Seemed like a winning combination of ingredients. |
These brownies were supposed to be over the top good! The list of ingredients seemed no-fail, rich, and decadently wonderful! But alas, I failed! I over filled the pan, so they took too long to bake and the top over browned. The inside was still under cooked. Both types of cereal I added became soggy and mushy. They fell apart and would not stay in bar form. The bites I did take had to be scooped up with my fingers. Despite all of these things, I still managed to shove five or six bites of the mess into my mouth! Note to self: do more research!
I can bake. Meaning I am literally able to program my oven to heat up to a specified temperature, place a food item inside that heated oven, and then set a timer for the amount of time I would like that food item to be exposed to the specific temperature I set my oven to.
The fact that I am physically and mentally able to perform the tasks listed in the previous paragraph does not automatically indicate that whatever food item I remove from that oven will taste delightful. Sometimes my experiments turn out the way I envisioned them in my head, most of the time these experiments do not, but they are still usually edible. These brownies were semi-edible. Meaning: I sort of like the flavor of slightly burnt, peanut butter laden, sweetened condensed milk.
But, since these brownies contributed to my 3 lb. weight gain (on Monday 06/18/2012 I weighed in at 135 lbs.) I felt that it was only appropriate to mention them. Do not bake yourself a batch of these, they were not good, and certainly not worth the calories I bestowed upon myself by devouring 1/8 to ¼ of them! The frame of mind I was in at the time included thoughts like, “Must have sugar now even if the texture of it is mushy and it tastes like burnt chocolate peanuts! & “I should at least eat part of these since the ingredients were pretty pricey!” & ”Maybe if I have one more taste I will develop a fondness for them!” I guess I believed I deserved to eat, burnt brownies with a nightmarish texture, after the ½ marathon. I guess I also believed that I deserved to eat Taco Bell the night after the race as well. Now, as of today, I have exactly one month to lose 10 lbs. in order to meet my 125 lb. goal! I still have faith that I can reach this goal! Hide & Watch!

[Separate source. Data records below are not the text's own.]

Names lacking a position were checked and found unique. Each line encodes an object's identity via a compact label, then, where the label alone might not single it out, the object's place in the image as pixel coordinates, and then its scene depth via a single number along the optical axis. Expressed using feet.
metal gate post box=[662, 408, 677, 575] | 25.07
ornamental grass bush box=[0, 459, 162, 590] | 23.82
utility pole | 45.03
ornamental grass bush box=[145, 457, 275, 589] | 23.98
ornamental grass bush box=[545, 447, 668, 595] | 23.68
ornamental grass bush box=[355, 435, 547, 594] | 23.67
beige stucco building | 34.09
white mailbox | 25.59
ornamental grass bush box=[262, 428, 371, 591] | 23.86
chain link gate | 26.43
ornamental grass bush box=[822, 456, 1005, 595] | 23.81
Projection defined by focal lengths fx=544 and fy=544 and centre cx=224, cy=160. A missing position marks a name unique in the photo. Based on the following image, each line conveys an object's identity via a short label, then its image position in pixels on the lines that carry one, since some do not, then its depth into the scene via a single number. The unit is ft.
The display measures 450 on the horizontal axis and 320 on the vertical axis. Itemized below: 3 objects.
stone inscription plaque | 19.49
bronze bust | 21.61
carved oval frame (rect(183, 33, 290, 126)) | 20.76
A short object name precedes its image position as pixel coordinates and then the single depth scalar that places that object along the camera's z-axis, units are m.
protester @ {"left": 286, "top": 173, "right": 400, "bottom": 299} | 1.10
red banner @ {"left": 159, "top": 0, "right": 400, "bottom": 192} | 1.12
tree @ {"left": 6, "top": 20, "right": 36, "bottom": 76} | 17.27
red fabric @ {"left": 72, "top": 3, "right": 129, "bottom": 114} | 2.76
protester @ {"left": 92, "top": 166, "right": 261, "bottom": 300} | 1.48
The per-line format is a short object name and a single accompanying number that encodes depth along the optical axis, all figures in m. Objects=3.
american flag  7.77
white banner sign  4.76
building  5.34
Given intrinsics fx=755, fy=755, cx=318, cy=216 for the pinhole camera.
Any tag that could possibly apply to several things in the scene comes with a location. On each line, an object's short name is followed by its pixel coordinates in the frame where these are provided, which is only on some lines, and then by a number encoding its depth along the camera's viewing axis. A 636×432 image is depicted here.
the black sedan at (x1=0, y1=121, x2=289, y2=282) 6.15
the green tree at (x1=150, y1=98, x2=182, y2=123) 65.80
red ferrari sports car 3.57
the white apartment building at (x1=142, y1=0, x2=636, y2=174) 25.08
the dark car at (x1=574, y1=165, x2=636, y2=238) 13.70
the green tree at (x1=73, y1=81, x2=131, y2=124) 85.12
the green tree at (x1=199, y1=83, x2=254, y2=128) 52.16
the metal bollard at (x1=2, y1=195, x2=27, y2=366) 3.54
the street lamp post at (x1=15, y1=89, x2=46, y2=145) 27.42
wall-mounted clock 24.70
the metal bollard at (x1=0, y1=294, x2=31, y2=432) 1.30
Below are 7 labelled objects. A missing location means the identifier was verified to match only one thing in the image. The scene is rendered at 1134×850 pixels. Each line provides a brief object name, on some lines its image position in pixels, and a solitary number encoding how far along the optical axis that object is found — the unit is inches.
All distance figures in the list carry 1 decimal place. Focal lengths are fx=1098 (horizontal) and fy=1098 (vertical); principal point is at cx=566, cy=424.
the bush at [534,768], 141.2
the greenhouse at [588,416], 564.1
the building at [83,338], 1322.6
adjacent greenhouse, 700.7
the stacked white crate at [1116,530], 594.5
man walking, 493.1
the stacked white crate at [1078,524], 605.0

I am not even going to write down a recipe for these brownies. I think I know what went wrong with these, (cereal became soggy while suspended in batter, too much brownie batter, and too much sweetened condensed milk) and I do not believe that this specific dream I had for them can be fixed. I am now aware that these two types of cereal will not hold up to this combination of ingredients.
I always feel like a complete failure when something I’m cooking goes wrong. It makes me want to tell everyone I meet that I can actually cook, and explain in detail what exactly I think went wrong. Those brownies did sound like a brilliant idea though.